> [EXCERPTED TEXT]
□ □ □ □ □
By Michael Novak at Patheos.com on April 29, 2015

Last Sunday, April 26th, Ave Maria University’s Shakespeare troupe completed its 12-performance run of Midsummer Night’s Dream. I never liked this play, but producer and director Travis Curtright introduced a rapid change of mood and constant flow of appropriate contemporary music between scenes and acts, in a steady course of merriment. I have liked every Ave Maria Shakespeare production for the last five years, as I have written before; but this year’s may have been the best ever. It is wonderful to see young actors play characters their own age, with young innocence and wonderment.

Why did I like this production so? In the past individual stars have lifted the whole level up. But this year each member of the cast, from the noble but bewitched lovers to the “rude mechanicals” of Athens, played his or her part to perfection. I have never seen a more balanced production, a fuller cast (in fact, two casts, A and B) so full of talent, and also love for one another. One could tangibly feel them boost each other, and at each performance raise their level above its predecessor. I have never seen a cast grow so much, from top to bottom, as this troupe did.

Their opening night was a joy, but from there to the final two performances was a wondrous bound. The audience was laughing from the beginning to the end, and ever harder.

The conclusion of Midsummer Night’s Dream reminded me that graduation is now only a few days away, and gave me pause to reflect on my last six years at Ave.
□ □ □ □ □
> [PROVIDED DATA]
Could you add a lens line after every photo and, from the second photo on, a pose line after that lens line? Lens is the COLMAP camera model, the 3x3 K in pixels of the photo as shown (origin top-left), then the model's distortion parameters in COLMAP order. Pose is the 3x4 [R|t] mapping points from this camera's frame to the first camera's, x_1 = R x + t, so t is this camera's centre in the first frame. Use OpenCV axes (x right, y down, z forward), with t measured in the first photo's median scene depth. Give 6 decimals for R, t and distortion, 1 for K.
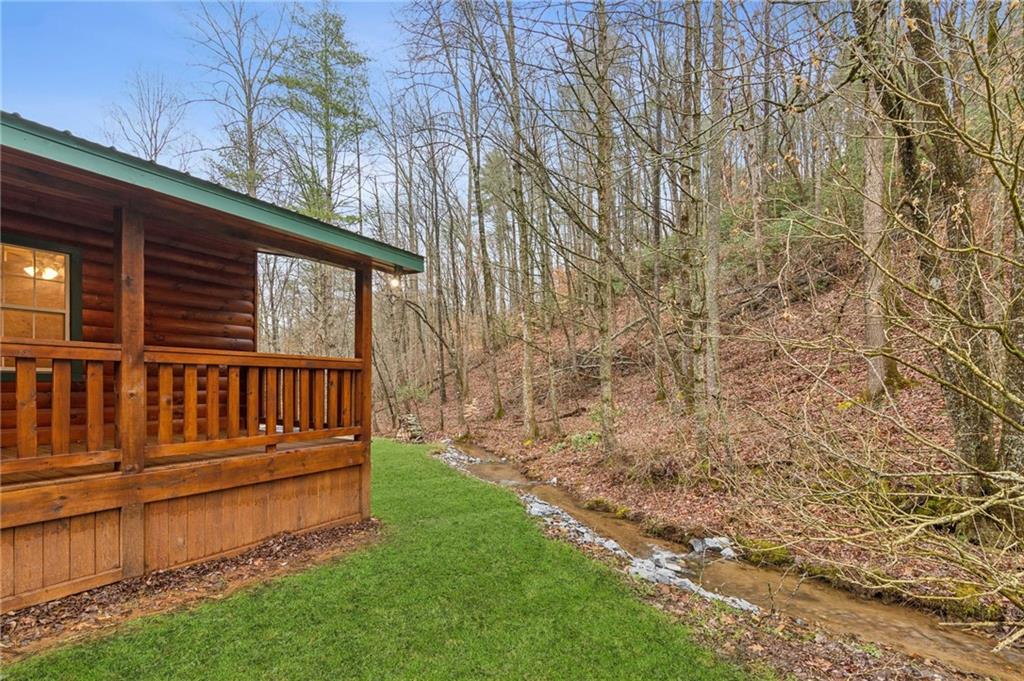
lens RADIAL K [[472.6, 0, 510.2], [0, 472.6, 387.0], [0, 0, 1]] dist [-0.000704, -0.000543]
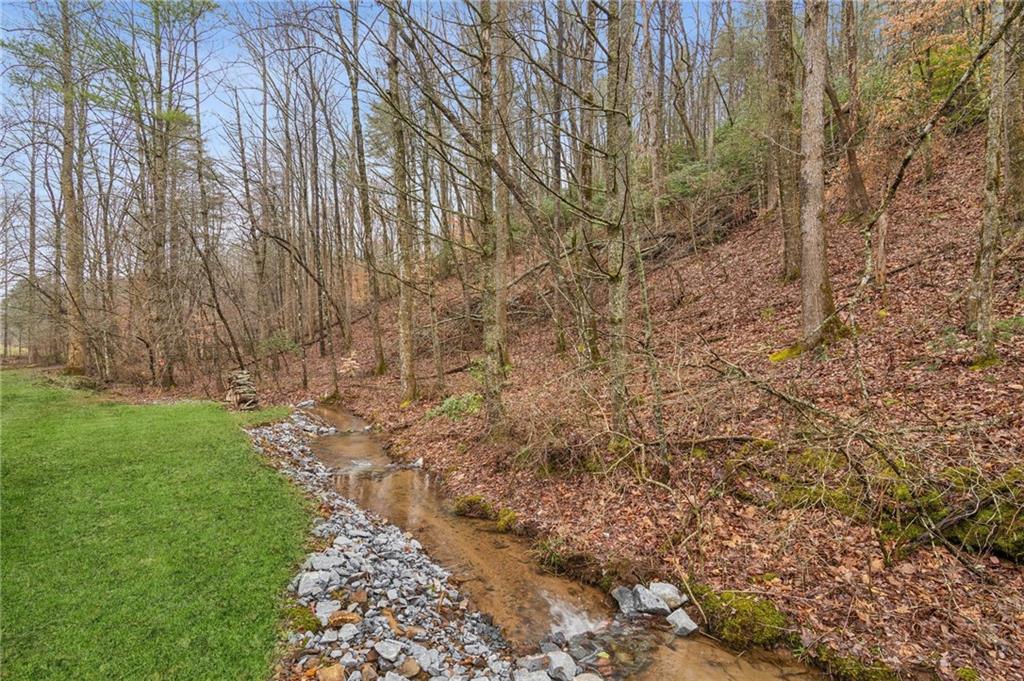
□ □ □ □ □
> [EXERCISE DESCRIPTION]
Please answer these questions using the review of Midsummer Night's Dream above, marking each answer to match.
(a) How many performances did the troupe's run include?
(b) Who was the producer and director?
(c) How many casts did the production have, and what were they called?

> [SOLUTION TO THE EXERCISE]
(a) 12 performances.
(b) Travis Curtright.
(c) Two casts, called A and B.